One week from today, if Congress does nothing to stop it, a giant budget knife called the sequester will slice through the federal bureaucracy.
The sequester — an awful, verb-as-noun word that means to set aside or confiscate — means automatic cuts of 9.4 percent in military spending and 8.2 percent in non-defense, discretionary programs. It’s intended to reduce federal spending by $85 billion this year and $1.2 trillion over 10 years.
That’s a noble goal, but the sequester is a terrible way to get there. It doesn’t eliminate a single wasteful program, and it treats essential functions like air-traffic control and meat inspection just as harshly as farm subsidies and other special-interest handouts.
Wielding the budget ax in such a sudden, indiscriminate fashion would damage an already weak economy. Macroeconomic Advisers, based in Clayton, estimates that the automatic cuts would reduce gross domestic product growth by 0.6 percentage point this year and would cost the nation 700,000 jobs by 2014.

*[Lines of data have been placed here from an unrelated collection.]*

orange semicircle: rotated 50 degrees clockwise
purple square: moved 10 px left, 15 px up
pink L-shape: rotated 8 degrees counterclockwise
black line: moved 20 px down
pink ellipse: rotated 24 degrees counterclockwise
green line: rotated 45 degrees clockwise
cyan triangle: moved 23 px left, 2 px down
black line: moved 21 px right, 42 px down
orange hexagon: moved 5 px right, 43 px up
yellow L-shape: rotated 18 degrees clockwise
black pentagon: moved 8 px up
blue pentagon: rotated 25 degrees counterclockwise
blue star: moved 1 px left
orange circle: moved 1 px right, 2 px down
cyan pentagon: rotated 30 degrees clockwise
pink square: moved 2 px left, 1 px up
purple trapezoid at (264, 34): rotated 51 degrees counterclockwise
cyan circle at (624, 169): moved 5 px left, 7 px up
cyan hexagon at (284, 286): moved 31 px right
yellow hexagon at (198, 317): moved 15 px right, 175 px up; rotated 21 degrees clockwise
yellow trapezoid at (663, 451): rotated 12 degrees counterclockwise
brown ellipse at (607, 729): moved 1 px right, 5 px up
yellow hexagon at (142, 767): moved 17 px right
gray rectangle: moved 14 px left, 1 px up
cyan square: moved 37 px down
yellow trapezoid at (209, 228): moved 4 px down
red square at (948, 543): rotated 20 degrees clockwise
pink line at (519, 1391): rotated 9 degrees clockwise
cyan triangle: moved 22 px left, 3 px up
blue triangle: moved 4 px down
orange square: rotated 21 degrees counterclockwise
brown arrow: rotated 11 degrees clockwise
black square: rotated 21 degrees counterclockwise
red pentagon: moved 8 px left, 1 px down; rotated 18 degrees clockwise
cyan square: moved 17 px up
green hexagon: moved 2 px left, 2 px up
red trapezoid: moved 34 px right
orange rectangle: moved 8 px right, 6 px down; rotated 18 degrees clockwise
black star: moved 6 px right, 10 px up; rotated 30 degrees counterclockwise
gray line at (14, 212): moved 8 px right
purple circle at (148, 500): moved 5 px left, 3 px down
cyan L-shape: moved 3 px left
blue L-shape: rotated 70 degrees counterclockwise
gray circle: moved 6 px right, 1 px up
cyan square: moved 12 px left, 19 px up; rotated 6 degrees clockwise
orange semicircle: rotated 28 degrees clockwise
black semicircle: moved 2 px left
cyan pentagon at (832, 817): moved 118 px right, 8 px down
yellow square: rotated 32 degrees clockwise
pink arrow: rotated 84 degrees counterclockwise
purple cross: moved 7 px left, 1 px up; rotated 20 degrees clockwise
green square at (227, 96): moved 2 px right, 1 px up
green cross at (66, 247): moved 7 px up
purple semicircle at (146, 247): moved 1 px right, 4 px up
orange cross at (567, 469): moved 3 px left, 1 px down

“It’s not a macroeconomic catastrophe in the way going over the fiscal cliff would have been, but it is coming at a time when the economy is struggling to recover from the Great Recession,” says Joel Prakken, Macroeconomic Advisers’ chairman. “It is coming on the heels of a $200 billion tax increase, and it comes at a time when the Federal Reserve faces constraints on its ability to use conventional monetary policy.”
Prakken adds that the sequester “can’t possibly be sensible microeconomic policy, because the cuts aren’t thought out.”
Presumably neither political party wants to shut down meat and poultry plants, but that would be the effect if the Agriculture Department has to furlough meat inspectors. Nor, presumably, do Democrats and Republicans want to lengthen the security lines at airports, but that would happen if Transportation Security Administration employees are furloughed.
The St. Louis area, by the way, has a lot to lose in this fight. Largely because of Boeing’s defense operations here, federal spending fuels 7.6 percent of Missouri’s economy, the seventh-highest exposure among the 50 states.
“Percentage cuts across the board are not a very sensible or effective way of dealing with budget issues,” says Murray Weidenbaum, a professor of economics at Washington University. “They penalize tight ships, well-run agencies, while those that have a lot of soft stuff in their budgets aren’t hurt as much. Real serious budget cutting means examining priorities, eliminating some programs and reducing the scope of others.”
To be sure, the sequester’s full effect wouldn’t be felt immediately. Unionized employees, for instance, have to get 30 days’ notice of a furlough. So if the sequester starts March 1, Congress could reverse it a few days later by finding more sensible places to cut.
Some Republicans seem to think that’s their best strategy. They assume that a public outcry will bring Democrats — who so far are talking mostly about tax increases to reduce the deficit — to the table to talk about spending.
It’s never a good idea, however, to pursue a strategy that you aren’t willing to carry out. And the sequester would have disastrous consequences if we carry it out.
Democrats, meanwhile, seem to think — or hope — that the public will blame Republicans for those consequences, even though President Barack Obama’s leadership has been sorely lacking on the issue of spending cuts. Both sides are playing a giant game of chicken, and we all stand to lose.